Chronic wasting disease (CWD) is a fatal, infectious disease of deer, elk, reindeer and moose (cervids) that affects the central nervous system. Caribou, a subspecies of reindeer in Canada, can likely also be affected. An infected cervid may appear normal for several years before it develops changes in behaviour, such as weight loss, poor coordination, and other signs before it dies. Infected cervids are also more prone to being killed by other means such as hunting or vehicle collisions.
CWD is a prion disease in the same family of diseases as scrapie in sheep, bovine spongiform encephalopathy (BSE) in cattle (also known as “mad cow disease”) and Creutzfeldt-Jakob disease in humans. Prions are infectious abnormal proteins that accumulate in the brain and other tissues.
CWD Discovery and Spread
CWD was first identified in a wildlife research facility in Colorado in the 1960s, but was not identified as a scrapie-like disease until 1978. The disease was subsequently found in wild deer in the same area. It is speculated CWD was derived from a mutation of scrapie, which existed in the area, or the CWD prion was caused by a spontaneous mutation within a cervid.
CWD has now been found in Saskatchewan, Alberta and 24 states. The National Wildlife Health Centre’s CWD map shows affected farmed cervid herds and general regions where CWD is in the wild. CWD has also been found in South Korea and, more recently, Norway.
For additional information on CWD in Saskatchewan wild cervids, see the Canadian Wildlife Health Cooperative’s CWD page. CWD has been detected in wild cervids throughout most of the western and central portions of the province, as well as the northeastern areas around Nipawin and Carrot River. However, testing has been limited and CWD may also be present in other areas.

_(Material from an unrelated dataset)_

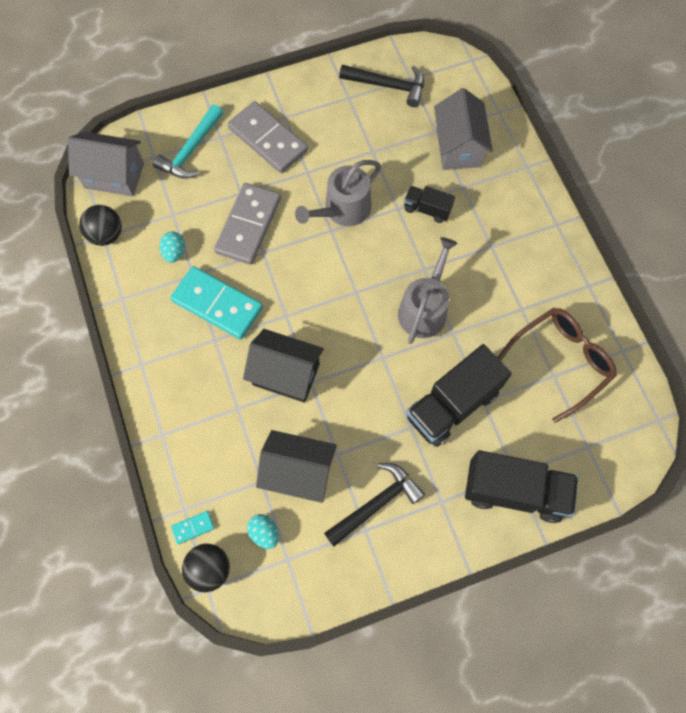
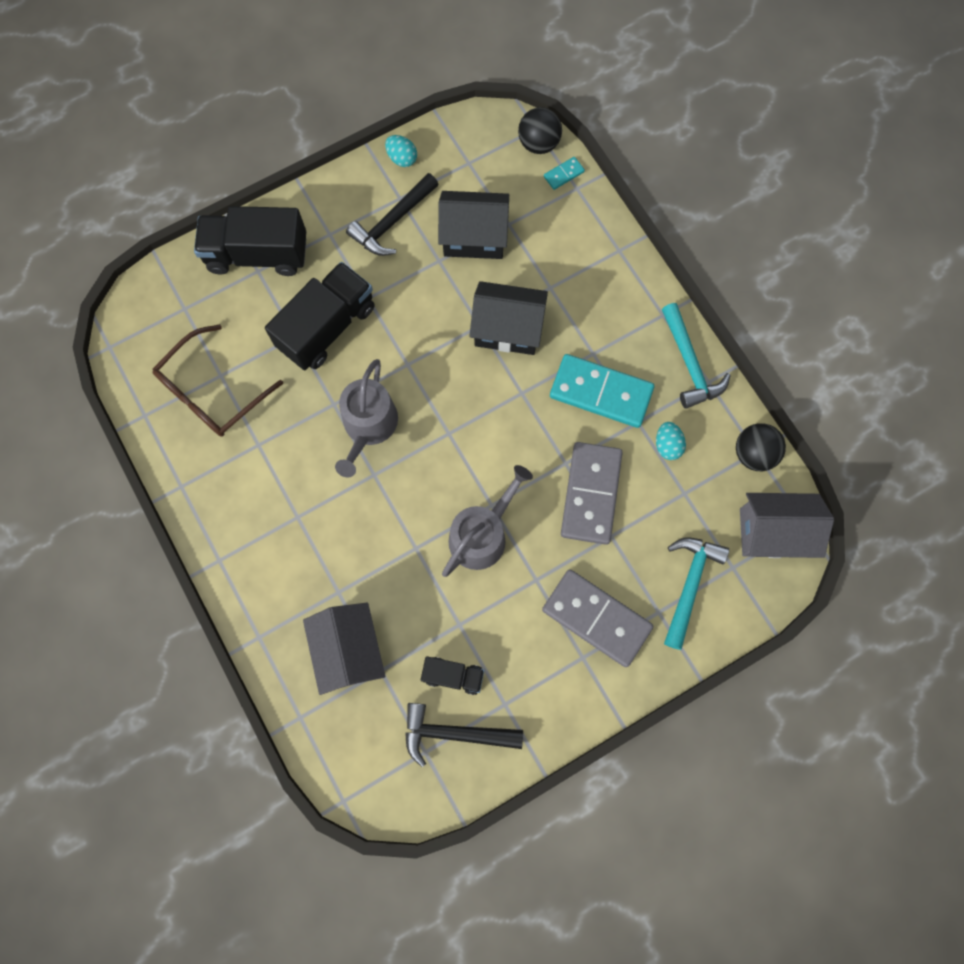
camera: 170 degrees right, 5 degrees up
turquoise egg [247,514,279,549] -> turquoise egg moved to [385,135,417,167]
black truck [404,186,455,223] -> black truck moved to [421,656,484,695]
none -> turquoise hammer [662,303,731,409]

CWD was likely brought into Saskatchewan through the importation of infected elk from South Dakota in the 1980s. The disease was first detected in a Saskatchewan farmed cervid in 1996 and in wild cervids in 2000. It has since spread to other areas of Saskatchewan through farmed and wild cervids.
CWD and Human Health
A human case of CWD has never been identified, but transmission to humans cannot be excluded. Preliminary results of a recent experimental study show that macaque monkeys, which are closely related to humans, developed the disease over time when fed muscle meat from CWD-infected deer that appeared healthy. The study is ongoing and the results will be subject to scientific peer review.
As a precaution, Health Canada and the World Health Organization recommend that people not eat meat or other parts of a CWD-infected animal.
The Government of Canada conducts national surveillance for all human prion diseases, and reviews and monitors CWD-related scientific literature. It will provide updated recommendations and positions as new scientific evidence indicates.